2 The CommandDto obtained already from the Command.

This interface is used by the framework-provided implementations of ContentMappingService for the REST API, allowing Commands implementations that also implement CommandWithDto to be further customised as they are serialized out. The primary use case for this capability is in support of primary/secondary replication.

  • on the primary, Commands are serialized to XML. This includes the identity of the target object and the argument values of all parameters.

    Any Blobs and Clobs are deliberately excluded from this XML (they are instead stored as references). This is to prevent the storage requirements for Command from becoming excessive. A CommandDtoProcessor can be provided to re-attach blob information if required.

  • replaying Commands requires this missing parameter information to be reinstated. The CommandDtoProcessor therefore offers a hook to dynamically re-attach the missing Blob or Clob argument.

As a special case, returning null means that the command’s DTO is effectively excluded when retrieving the list of commands. If replicating from master to slave, this effectively allows certain commands to be ignored. The CommandDtoProcessor.Null class provides a convenience implementation for this requirement.

If commandDtoProcessor() is specified, then commandPublishing() is assumed to be ENABLED.

Example

Consider the following method:

@Action(
    domainEvent = IncomingDocumentRepository.UploadDomainEvent.class,
    commandDtoProcessor = DeriveBlobArg0FromReturnedDocument.class
)
public Document upload(final Blob blob) {
    final String name = blob.getName();
    final DocumentType type = DocumentTypeData.INCOMING.findUsing(documentTypeRepository);
    final ApplicationUser me = meService.me();
    String atPath = me != null ? me.getAtPath() : null;
    if (atPath == null) {
        atPath = "/";
    }
    return incomingDocumentRepository.upsertAndArchive(type, atPath, name, blob);
}

The Blob argument will not be persisted in the memento of the Command, but the information is implicitly available in the Document that is returned by the action.
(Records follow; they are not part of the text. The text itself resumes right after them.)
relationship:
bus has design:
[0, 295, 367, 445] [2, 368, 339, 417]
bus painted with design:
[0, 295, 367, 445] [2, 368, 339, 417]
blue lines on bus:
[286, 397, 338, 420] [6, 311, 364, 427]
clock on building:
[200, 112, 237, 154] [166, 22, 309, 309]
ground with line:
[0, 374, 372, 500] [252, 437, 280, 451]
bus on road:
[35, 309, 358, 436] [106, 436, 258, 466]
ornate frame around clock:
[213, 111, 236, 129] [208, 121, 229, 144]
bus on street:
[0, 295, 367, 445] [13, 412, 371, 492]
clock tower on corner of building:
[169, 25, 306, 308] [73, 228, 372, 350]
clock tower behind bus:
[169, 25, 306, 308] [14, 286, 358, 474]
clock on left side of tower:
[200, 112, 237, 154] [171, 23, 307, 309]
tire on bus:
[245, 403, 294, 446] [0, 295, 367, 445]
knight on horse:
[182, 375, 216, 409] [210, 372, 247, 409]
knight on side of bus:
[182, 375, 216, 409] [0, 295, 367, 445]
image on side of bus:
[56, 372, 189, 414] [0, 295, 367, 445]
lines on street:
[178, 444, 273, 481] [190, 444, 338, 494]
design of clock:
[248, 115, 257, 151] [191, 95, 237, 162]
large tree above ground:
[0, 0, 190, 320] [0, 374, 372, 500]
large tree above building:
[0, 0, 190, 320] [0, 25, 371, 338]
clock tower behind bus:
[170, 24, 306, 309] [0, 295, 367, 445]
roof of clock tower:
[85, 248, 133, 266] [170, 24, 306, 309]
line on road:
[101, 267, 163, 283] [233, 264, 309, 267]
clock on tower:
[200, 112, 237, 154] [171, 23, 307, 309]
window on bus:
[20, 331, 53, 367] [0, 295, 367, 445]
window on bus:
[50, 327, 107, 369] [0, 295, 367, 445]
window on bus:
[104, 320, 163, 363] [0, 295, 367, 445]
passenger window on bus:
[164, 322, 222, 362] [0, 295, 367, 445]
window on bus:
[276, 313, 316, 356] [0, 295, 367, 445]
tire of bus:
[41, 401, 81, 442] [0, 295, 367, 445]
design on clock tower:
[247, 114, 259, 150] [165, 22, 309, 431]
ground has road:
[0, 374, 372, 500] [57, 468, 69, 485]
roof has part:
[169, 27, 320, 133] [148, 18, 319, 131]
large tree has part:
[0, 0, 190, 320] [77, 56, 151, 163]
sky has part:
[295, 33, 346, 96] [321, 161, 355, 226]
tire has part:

The DeriveBlobArg0FromReturnedDocument processor retrieves this information and dynamically adds:

public class DeriveBlobArg0FromReturnedDocument
        extends CommandDtoProcessorForActionAbstract {

    @Override
    public CommandDto process(Command command, CommandDto commandDto) {
        final Bookmark result = commandWithDto.getResult();
        if(result == null) {
            return commandDto;
        }
        try {
            final Document document = bookmarkService.lookup(result, Document.class);
            if (document != null) {
                ParamDto paramDto = getParamDto(commandDto, 0);
                CommonDtoUtils.setValueOn(paramDto, ValueType.BLOB, document.getBlob(), bookmarkService);
            }
        } catch(Exception ex) {
            return commandDto;
        }
        return commandDto;
    }
    @Inject
    BookmarkService bookmarkService;
}

Null implementation

The null implementation can be used to simply indicate that no DTO should be returned for a Command. The effect is to ignore it for replay purposes:

pubc interface CommandDtoProcessor {
    ...
    class Null implements CommandDtoProcessor {
        public CommandDto process(Command command, CommandDto commandDto) {
            return null;
        }
    }
}

Collection type

The typeOf() element specifies the expected type of an element returned by the action (returning a collection), when for whatever reason the type cannot be inferred from the generic type, or to provide a hint about the actual run-time (as opposed to compile-time) type.

For example:

public void AccountService {

    @Action(typeOf=Customer.class)
    public List errantAccounts() {
        return customers.allNewCustomers();
    }
    ...

    @Inject CustomerRepository customers;
}

In general we recommend that you use generics instead, eg List<Customer>.